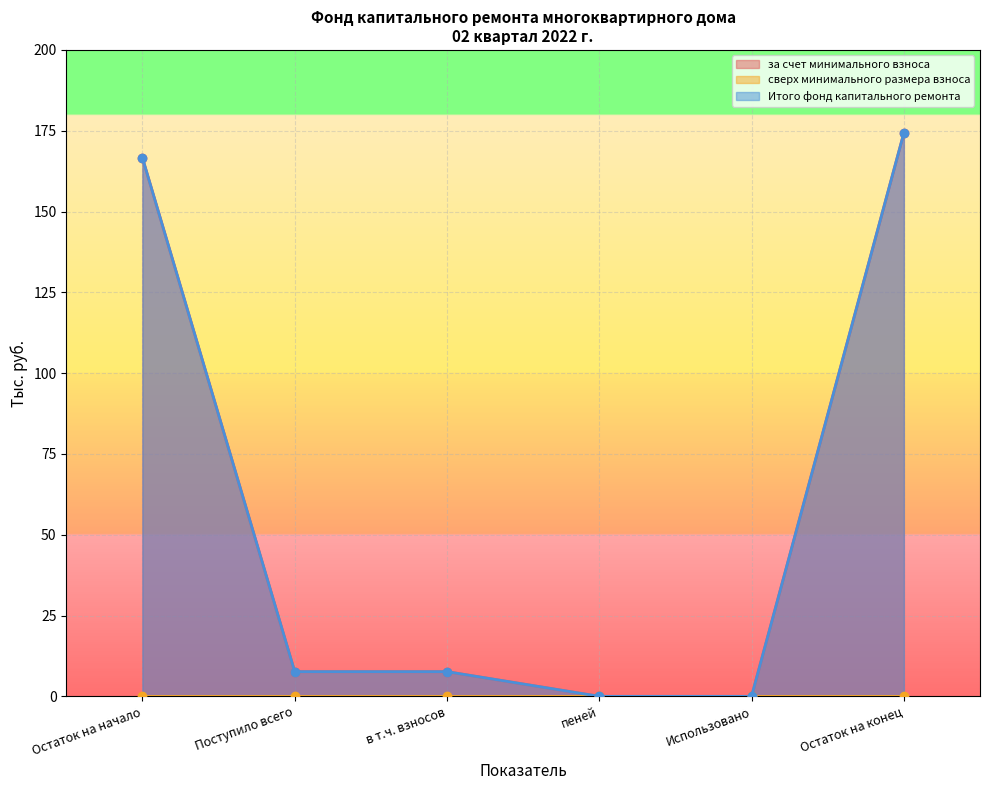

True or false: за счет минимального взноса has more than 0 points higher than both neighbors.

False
* * *
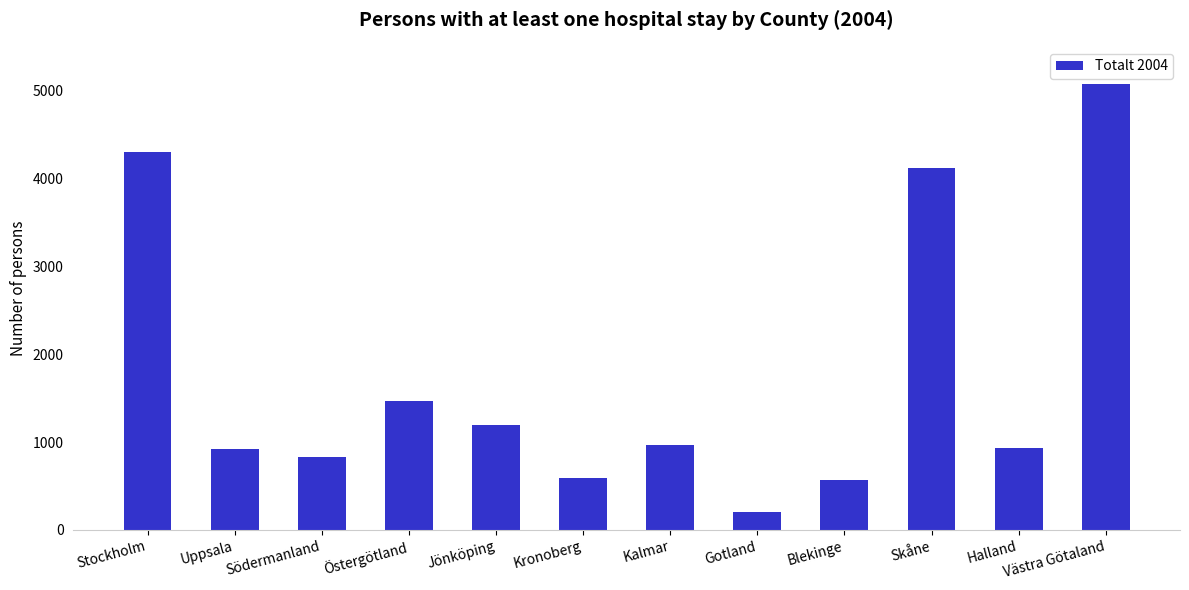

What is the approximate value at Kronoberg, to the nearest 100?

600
==
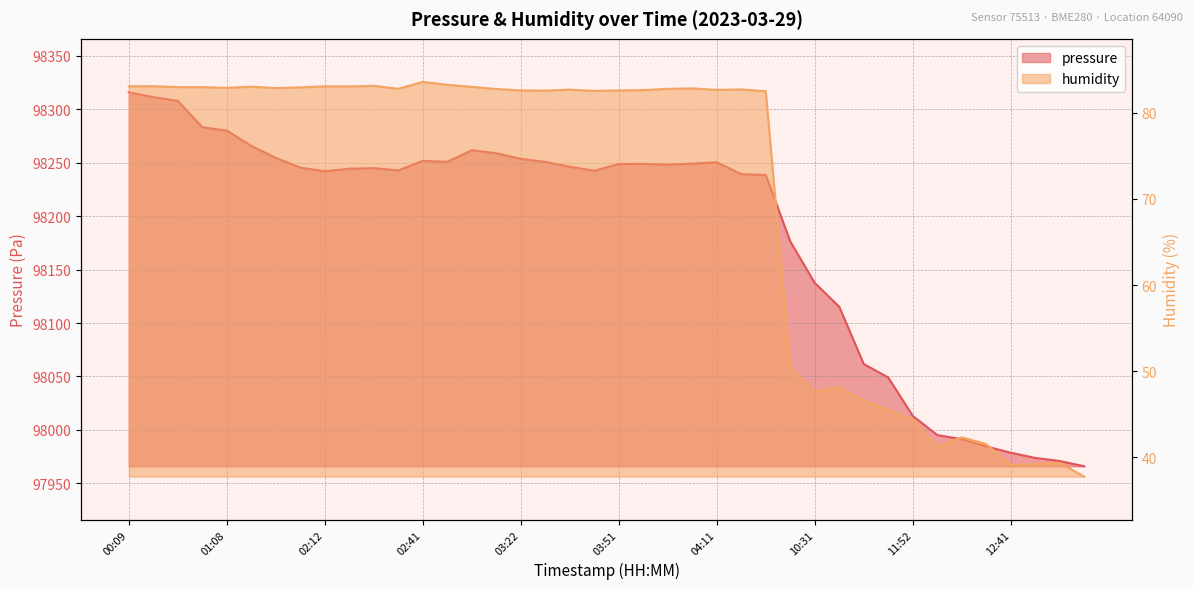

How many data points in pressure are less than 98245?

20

> **PROBLEM REQUIREMENTS**:
Identify each line in the entries above that contains the word "points" and copy those lines in full. Case counts.

> **RESPONSE TO THIS EXERCISE**:
True or false: за счет минимального взноса has more than 0 points higher than both neighbors.
How many data points in pressure are less than 98245?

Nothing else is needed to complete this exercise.